Win10: Onscreen keyboard is missing functionality.

Jeff7

Lifer
Jan 4, 2001
41,596
20
81
Yes, another Win10 thread. I figured I should keep each grievance in a separate thread?

Fujitsu tablet, now on Win10.
Summary: The full onscreen keyboard, once it can finally be enabled, does not have home/end/pgup/pgdn, and it cannot be resized.

- The default onscreen keyboard looks like it's out of a cheap tablet. Numbers and punctuation are only accessible by an additional button-press. I don't normally associate "extra keystrokes are now required" with "We've improved the interface."

- It can't be resized. This is a widescreen tablet. In Win10, I had the full keyboard resized to about 70% of the width of the screen, so it was comfortable to use. Now it is stretched across the entire screen and cannot be changed.

- Enabling the "full" keyboard required a few extra steps, but it's still missing home/end/pgup/pgdn. I use those keys frequently. Page Up and Page Down together are nearly 10% of all keystrokes. Home and End together are about 1%. (Thanks to Whatpulse for keeping track.) Home and End are good timesavers for highlighting whole lines of text.

- In Win7, it was predictable where it would pop up: There was a small sliver of an indicator on the left side that showed the alignment. In Win10, it appears wherever Windows thinks it won't be in the way. Unfortunately, Windows is helpful like a 1-year-old kid is: Thinks it's helping, but usually isn't.


If I use the Accessibility Tools' onscreen keyboard, it is resizable, predictable, and has all the buttons I want. But it doesn't perform like the normal onscreen keyboard: It doesn't permit multi-touch. The regular keyboard works with multitouch, so if I'm going to open Task manager and do Ctrl+Shift+Esc and happen to touch more than one at a time, it knows what to do. Accessibility Tools onscreen keyboard will accept only a single press at a time, and ensuring that that is adhered to slows me down a bit.


Is there any way to tweak the default onscreen keyboard?
 

quikah

Diamond Member
Apr 7, 2003
4,209
752
126
No, you cannot change as far as I know.

Personally I cannot fathom what use those keys would have on the onscreen keyboard. PgUp/Dn, just swipe up down on the screen. Home/end, just tap on the screen where you want the cursor.

Maybe you should stick to Win7.
 

Jeff7

Lifer
Jan 4, 2001
41,596
20
81
No, you cannot change as far as I know.

Personally I cannot fathom what use those keys would have on the onscreen keyboard. PgUp/Dn, just swipe up down on the screen. Home/end, just tap on the screen where you want the cursor.

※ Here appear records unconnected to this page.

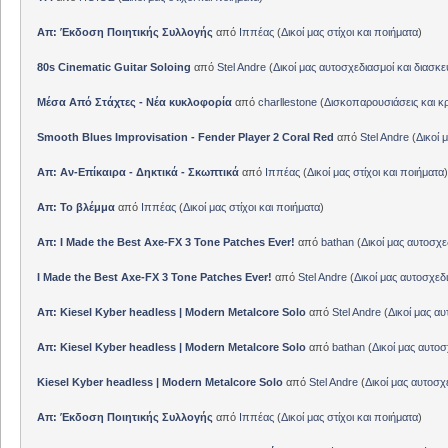
Απ: Έκδοση Ποιητικής Συλλογής
από
Ιππέας
(
Δικοί μας στίχοι και ποιήματα
)
80s Cinematic Guitar Soloing
από
Stel Andre
(
Δικοί μας αυτοσχεδιασμοί και διασκε
Μέσα Από Στάχτες - Νέα κυκλοφορία
από
charllestone
(
Δισκοπαρουσιάσεις και κρ
Smooth Blues Improvisation - Fender Player 2 Coral Red
από
Stel Andre
(
Δικοί 
Απ: Αν-Επίκαιρα - Δηκτικά - Σκωπτικά
από
Ιππέας
(
Δικοί μας στίχοι και ποιήματα
)
Απ: Το βλέμμα
από
Ιππέας
(
Δικοί μας στίχοι και ποιήματα
)
Απ: I Made the Best Axe-FX 3 Tone Patches Ever!
από
bathan
(
Δικοί μας αυτοσχε
I Made the Best Axe-FX 3 Tone Patches Ever!
από
Stel Andre
(
Δικοί μας αυτοσχεδ
Απ: Kiesel Kyber headless | Modern Metalcore Solo
από
Stel Andre
(
Δικοί μας αυ
Απ: Kiesel Kyber headless | Modern Metalcore Solo
από
bathan
(
Δικοί μας αυτοσ
Kiesel Kyber headless | Modern Metalcore Solo
από
Stel Andre
(
Δικοί μας αυτοσχ
Απ: Έκδοση Ποιητικής Συλλογής
από
Ιππέας
(
Δικοί μας στίχοι και ποιήματα
)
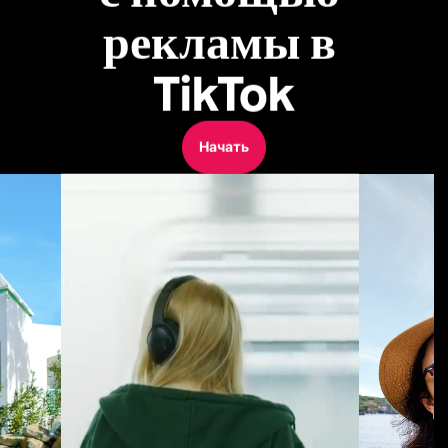
рекламы в 
TikTok
Начать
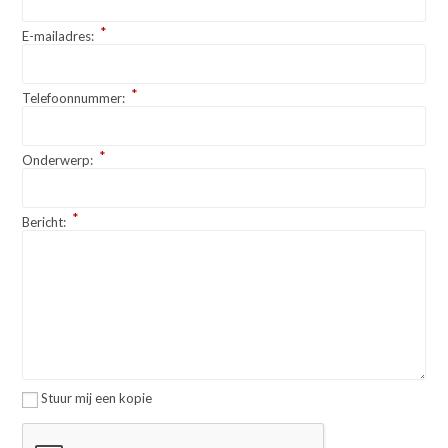
*
E-mailadres:
*
Telefoonnummer:
*
Onderwerp:
*
Bericht:
Stuur mij een kopie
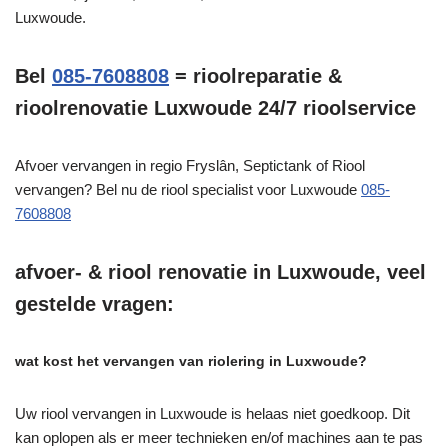
Luxwoude.
Bel
085-7608808
= rioolreparatie &
rioolrenovatie Luxwoude 24/7 rioolservice
Afvoer vervangen in regio Fryslân, Septictank of Riool
vervangen? Bel nu de riool specialist voor Luxwoude
085-
7608808
afvoer- & riool renovatie in Luxwoude, veel
gestelde vragen:
wat kost het vervangen van riolering in Luxwoude?
Uw riool vervangen in Luxwoude is helaas niet goedkoop. Dit
kan oplopen als er meer technieken en/of machines aan te pas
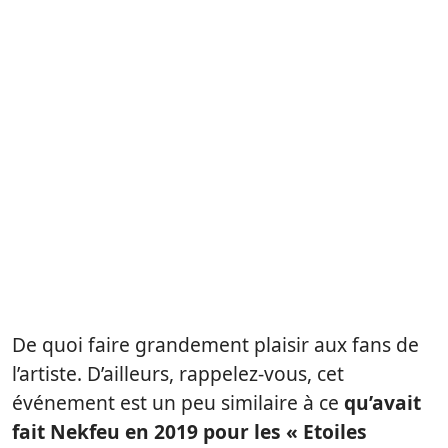
De quoi faire grandement plaisir aux fans de
l’artiste. D’ailleurs, rappelez-vous, cet
événement est un peu similaire à ce
qu’avait
fait Nekfeu en 2019 pour les « Etoiles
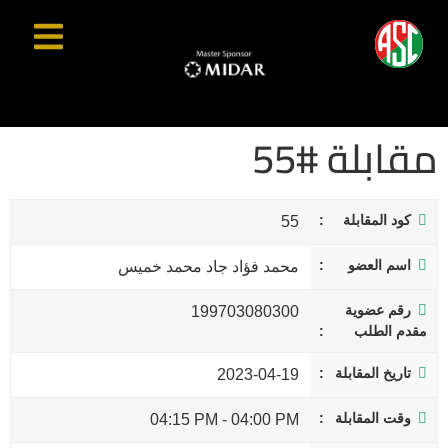
مقابلة #55
كود المقابلة
55
اسم العضو
محمد فؤاد جاد محمد خميس
رقم عضوية
199703080300
مقدم الطلب
تاريخ المقابلة
2023-04-19
وقت المقابلة
04:15 PM
-
04:00 PM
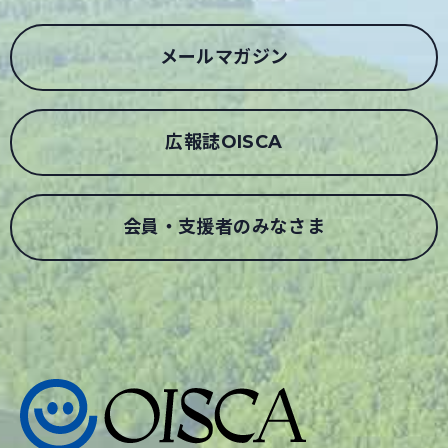
メールマガジン
広報誌OISCA
会員・支援者のみなさま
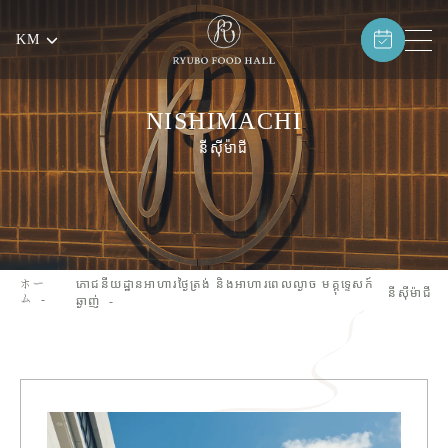
KM
NISHIMACHI
នីស៊ីម៉ាជី
ホー
ភោជនីយដ្ឋានអាហារថ្ងៃត្រង់ និងអាហារពេលល្ងាច មគ្គុទ្ទេសក៍
នីស៊ីម៉ាជី
ム
ឆ្ងាញ់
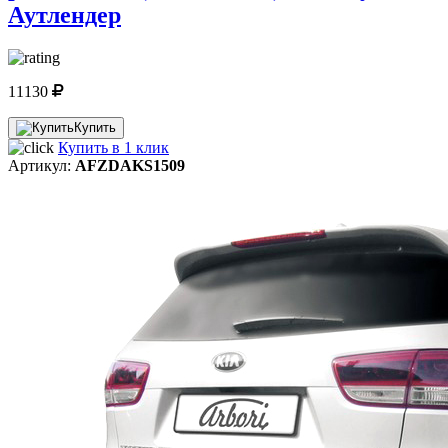
Аутлендер
11130
Купить
Купить в 1 клик
Артикул:
AFZDAKS1509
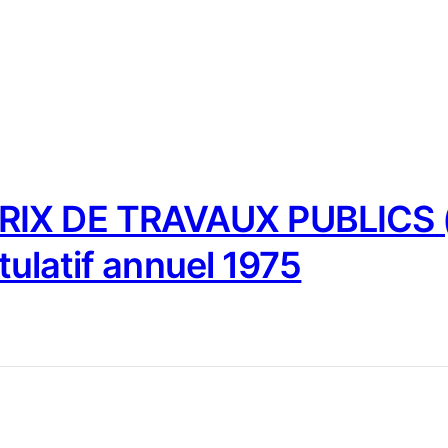
IX DE TRAVAUX PUBLICS (
tulatif annuel 1975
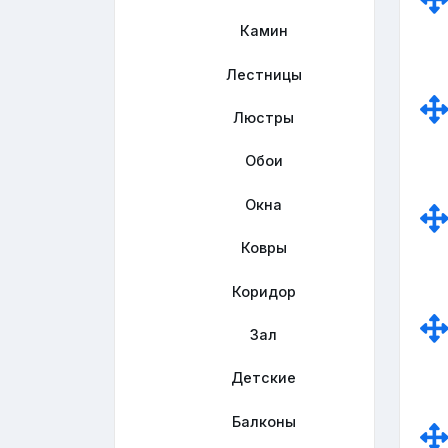
Камин
Лестницы
Люстры
Обои
Окна
Ковры
Коридор
Зал
Детские
Балконы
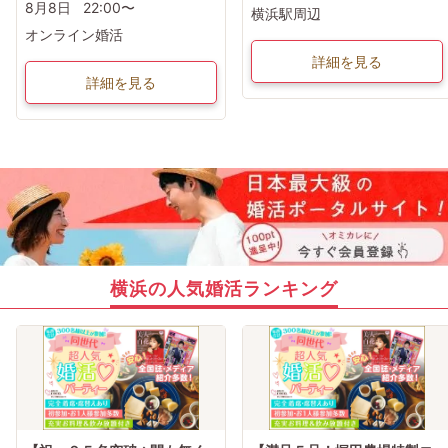
8月8日
22:00〜
横浜駅周辺
オンライン婚活
詳細を見る
詳細を見る
横浜の人気婚活ランキング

Maybe you should stick to Win7.
Tapping on the screen with a finger is only accurate to ±"many" pixels, and often doesn't work so well when working with text, especially narrow characters like "i" or "l".
I'll also use home/end preferentially because my hands are already busy at the onscreen keyboard. Having to go tap at the text instead means more moving around the interface. My idea of an interface improvement is something that reduces the amount of motion and button-pressing.
But, I'm sure that most people don't even know what home/end even do.
I'm also the kind of user that gets comments at work like "Do you even use your mouse at all?" The keyboard is just so much faster and easier for many navigation tasks. Home and End are especially useful in Excel for quickly selecting large blocks of data. (One of the other types of comments I get at work is along the lines of "Holy s---! How did you do that so fast??")

Page up/down: It's a simple tap rather than a swipe, and I can plop the keyboard in one place mostly off-screen and press pgup/dn with very little additional movement, like if I'm reading a long article or short story. Swiping can also run the risk of mistakenly activating a link on a page, or worse, an advertising link.

But if I had to choose, I'd prefer resizability over the rest. Then home/end, and pgup/pgdn last.


Yes, I am considering rolling back to Win7 on the tablet. Various things have gone backward in terms of touchscreen friendliness, and removal of customizations from previous versions.
But I'm hesitating to do it because it overall feels like it's a better OS. A lot of Windows 7 is still in there somewhere. While going through settings, I see a lot of very familiar-looking windows and dialog boxes.